Puana nei ka ha'ina O ku'u lei hiwahiwa Ka po'okela wale no* O Ni'ihau ailana
のびやかな歌声の向こう側に、太陽に照らされて輝く浜辺の風景や、大海原が広がってみえるような臨場感もあって、聞くとなぜか幸せな気分に満たされる……そんなところがある『Ka Po'okela a'o Ni'ihau』なのですが、CDの歌詞には「目に見えるものも見えないものも含めて、Ni'ihau島の守られるべき宝物を祝福する」といった意味のことばが添えられています。「結局、貝のことしか歌ってないんじゃないの?!」ではなく、目に見えない島の声のようなものへと、じっと耳を傾ける必要があるのかもしれませんね。あるいはそれは、いまはなき先人たちの遺産に思いをはせ、現代人から失われつつある精神性を取り戻すことでもあったりするでしょうか。そうして、私たちの生活のなかにある「あたりまえ」を相対化することで手にすることができる、この世界をはかるためのもうひとつの物差みたいなものがありそうな気がしてきました。 『Ka Po'okela a'o Ni'ihau』は、Kuana Torres Kaheleによる、ハワイの島にちなんだアルバム「Music for the Hawaiian islands」シリーズの第二弾として出された、『Kahelelani Niihau』におさめられているものです。Ni'ihau島といえば、150年前に個人所有の島になって以来、外の世界とは一定の距離を置き、ハワイのほかの島々とは違う独自の歩みを続けてきた島。いわば近代化の流れに巻き込まれることなく存在してきたその島は、電気や上下水道もなかったりする一方で、ひとびとがいまもハワイ語で生活しているという奇跡の島だったりします。そんなNi'ihau島にスポットをあてるにあたり、島を守ってきたひとびとのねばり強さや、純粋なalohaの形を表現したいと考えたKuanaさんは、島の歴史に対して自分なりの応答をしたいと考えたようです****。そこで、まずはNi'ihau島から学ぼうと考えた彼は、島に暮らすひとびとの協力を得て、いくつかのファミリー内で作られ伝えられてきた歌、チャント、フラといったアーカイブを探索したんだとか。もともとあった歌詞だけの歌に彼が曲をつけたものもあれば、その学びを通して誕生した彼のオリジナル曲もあるといいますが、そうして、Ni'ihau島の古い文化に新しい命が吹き込まれた……といったところでしょうか。あるいは、これまでNi'ihau島のひとびとのためだけに歌われてきた思いが、外の世界に向けて発信されることになったという意味では、Ni'ihau文化のあらたな歩みのはじまりともいえるかもしれません。 まずはNi'ihauに学ぶという、Kuanaさんの態度は徹底していて、このアルバムに関しては、Ni'ihau島のひとびとにならったハワイ語表記がなされています。というわけで、CDの歌詞カードにも、いわゆるオキナやカハコーがまったく記されていないのですが、そもそも書きことばとしては存在しなかったハワイ語ですから、アルファベットで表記すること自体が、実は欧米流なわけですね。そうして、自分が発揮しうる力の限りで、Ni'ihau島およびそこで育まれてきた音楽の精神性を伝えたい……アルバムにはそんなふうにも記されています。そして、自分の頭にも心にも(in my head and in my heart)meleを届けてくれたKe Akua(神的存在)に感謝しますとも―そう、meleを理解することは、頭もこころもフル動員して、とことん考え、感じることなんですね。そんなことをあれこれ考えながら、ハワイのひとでさえそうなら決して生半可な気持ちではかかわれないな……と襟を正される思いがした、『Ka Po'okela a'o Ni'ihau』なのでした。

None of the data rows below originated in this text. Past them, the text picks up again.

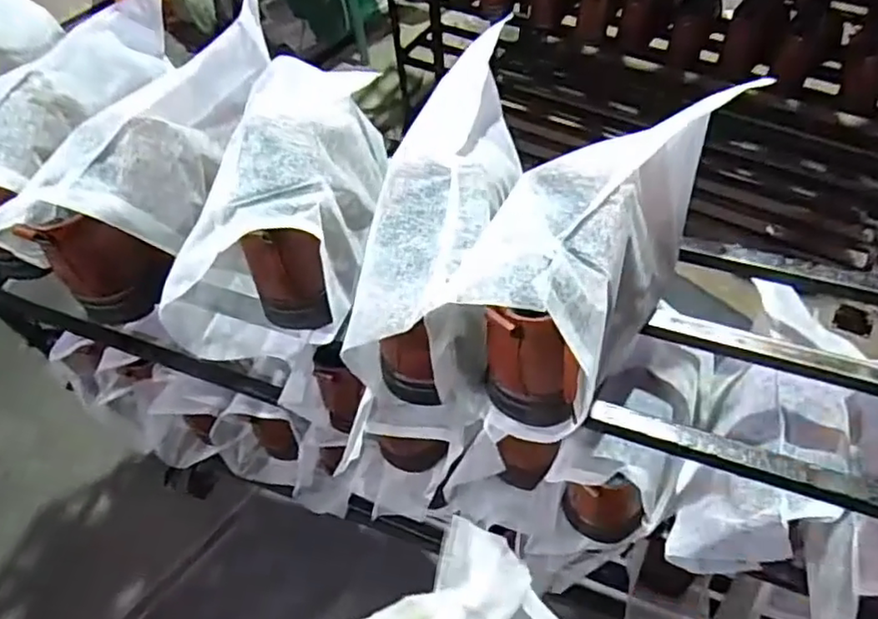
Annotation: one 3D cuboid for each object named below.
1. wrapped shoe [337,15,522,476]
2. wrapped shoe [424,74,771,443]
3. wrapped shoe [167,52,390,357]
[{"bbox_3d":[0.029,-0.087,0.557,0.116,0.143,0.327,11,57,12],"label":"wrapped shoe"},{"bbox_3d":[0.132,-0.053,0.525,0.113,0.171,0.313,28,62,22],"label":"wrapped shoe"},{"bbox_3d":[-0.142,-0.109,0.612,0.156,0.156,0.289,6,56,9],"label":"wrapped shoe"}]

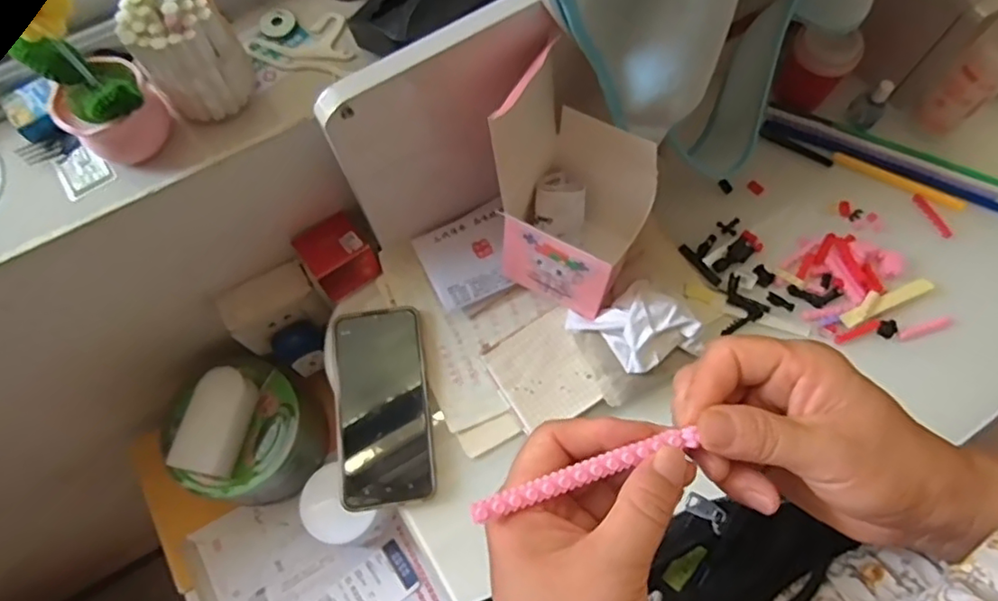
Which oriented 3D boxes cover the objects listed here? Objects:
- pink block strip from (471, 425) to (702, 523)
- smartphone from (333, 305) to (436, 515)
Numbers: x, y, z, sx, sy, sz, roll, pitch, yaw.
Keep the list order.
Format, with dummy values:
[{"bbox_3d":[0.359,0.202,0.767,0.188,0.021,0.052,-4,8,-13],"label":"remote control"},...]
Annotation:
[{"bbox_3d":[0.035,0.069,0.241,0.093,0.004,0.009,-18,70,-10],"label":"pink block strip"},{"bbox_3d":[-0.097,0.086,0.510,0.077,0.014,0.161,-9,70,-3],"label":"smartphone"}]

*:文字通りの意味は「王の歩み」(the royal going)。 **:「Ka momi」といえば、真珠(pearl)をあらわすハワイ語ですが、「ka momi o kai」(海の真珠)といわれるときは、白い貝を意味することが多いようです。 ***:ハワイ島から北西方向へ長く連なるハワイ諸島を地図でみると、そのゆるやかに弧を描くさまが真珠や貝をつないだleiのようにもみえるように思われます。 ****:Kuanaさんのことばでは、歴史的な責任を感じた(I felt a historical responsibility)と記されています。